TAMPA — Connor Barth said the move that tore his right Achilles tendon wasn't spectacular or showy. He simply planted his right foot while playing in a celebrity basketball game in July 2013 and, just like that, the Bucs' franchise leader in field-goal percentage was out for the season.
"It wasn't anything athletic, I'll tell you that," Barth said of the injury. "I wish I could say I was trying to dunk or something, but just a fluke. Just planting and cutting on it. It wasn't even very fast."
The initial tear didn't hurt, Barth said, but instead felt as if someone had stepped on the back of his shoe and pulled it off his heel.
"I thought my shoe was off, and I looked down and it's still tied up tight and I'm like, 'Okay, that's not good,' " Barth said.
Surgery and rehabilitation were new territory for Barth, who until then hadn't missed a game due to injury going back to his freshman year of high school.
"I'd never pulled a muscle or anything, so it was different," Barth said. "When it happened I was like, 'Wow, is this real life?'"
Recovery from a torn Achilles usually takes six to 12 months, and Barth says he is now glad his injury happened just before training camp because it let him take as long as he needed without missing any extra games.
But that also meant he was essentially an absent figure during the 2013 campaign as rehab in his home state of North Carolina replaced locker room camaraderie.
His main contact with the team would come on game days when he would travel to Tampa to watch his teammates and coaches.
"The worst part is just not being in the locker room with the guys, and that's one of the biggest things you miss," Barth said. "I got to go down to the field for the pregame stuff and talk to the coaches and joke around with the guys, and after that I would go up in the club level where I would sit with my family and just watch from there.
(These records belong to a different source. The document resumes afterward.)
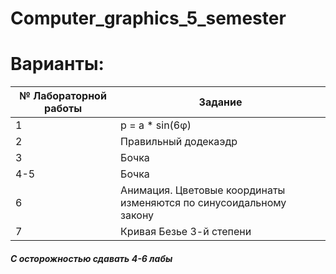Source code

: # Computer_graphics_5_semester
# Варианты:
| № Лабораторной работы |    Задание     | 
|-----------------------|----------------|
| 1                     |p = a * sin(6φ)|
| 2                     |Правильный додекаэдр|
| 3                     |Бочка|
| 4-5                   |Бочка|
| 6                     |Анимация. Цветовые координаты изменяются по синусоидальному закону|
| 7                     |Кривая Безье 3-й степени|

##### С осторожностью сдавать 4-6 лабы
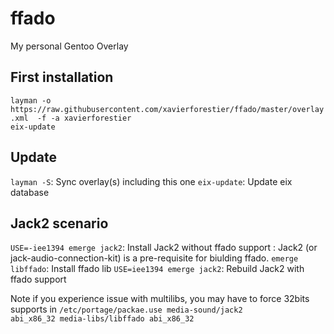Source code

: # ffado
My personal Gentoo Overlay
<h2>First installation</h2>
<code>layman -o https://raw.githubusercontent.com/xavierforestier/ffado/master/overlay.xml  -f -a xavierforestier
eix-update</code>

<h2>Update</h2>
<code>layman -S</code>: Sync overlay(s) including this one
<code>eix-update</code>: Update eix database

<h2>Jack2 scenario</h2>
<code>USE=-iee1394 emerge jack2</code>: Install Jack2 without ffado support : Jack2 (or jack-audio-connection-kit) is a pre-requisite for biulding ffado.
<code>emerge libffado</code>: Install ffado lib
<code>USE=iee1394 emerge jack2</code>: Rebuild Jack2 with ffado support

Note if you experience issue with multilibs, you may have to force 32bits supports in <code>/etc/portage/packae.use
media-sound/jack2 abi_x86_32
media-libs/libffado abi_x86_32</code>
It was tough, but it makes you realize how blessed you are to play this game."
Barth, 28, who joined the Bucs in 2009, had been reasonably comfortable in his starting role before the injury. In addition to holding the club record for field goal percentage at 84.3, Barth ranks fifth in field goals made and attempted and is the team's sixth leading scorer all-time.
Rian Lindell, who is not in Bucs camp this year, took most of the kicking responsibilities during the 2013 season, hitting 23 of 29 field goals.
But Barth says he tried to focus on his recovery instead of worrying about job security.
"You're always going to (have that worry) in the back of your mind, but the main thing for me and my family was first things first, just get healthy, heal up your leg and the rest will take care of itself," Barth said. "That's what I did. The main focus for me was let's just get healthy, because even if I never play football again at least I want to be able to be normal and active again and do the hobbies I have."
Barth's right foot was in a cast for three months after surgery, leaving the kicker to reverse weeks of atrophy in his calf in addition to strengthening his reconstructed Achilles.
After months of exercises to increase his range of motion, including calf raises and lunges, Barth says his foot now feels just as it did before that ill-fated basketball game.
"Hopefully it's stronger than it was before," Barth said. "My swing's good and I'm hitting the ball well, and that's what's important."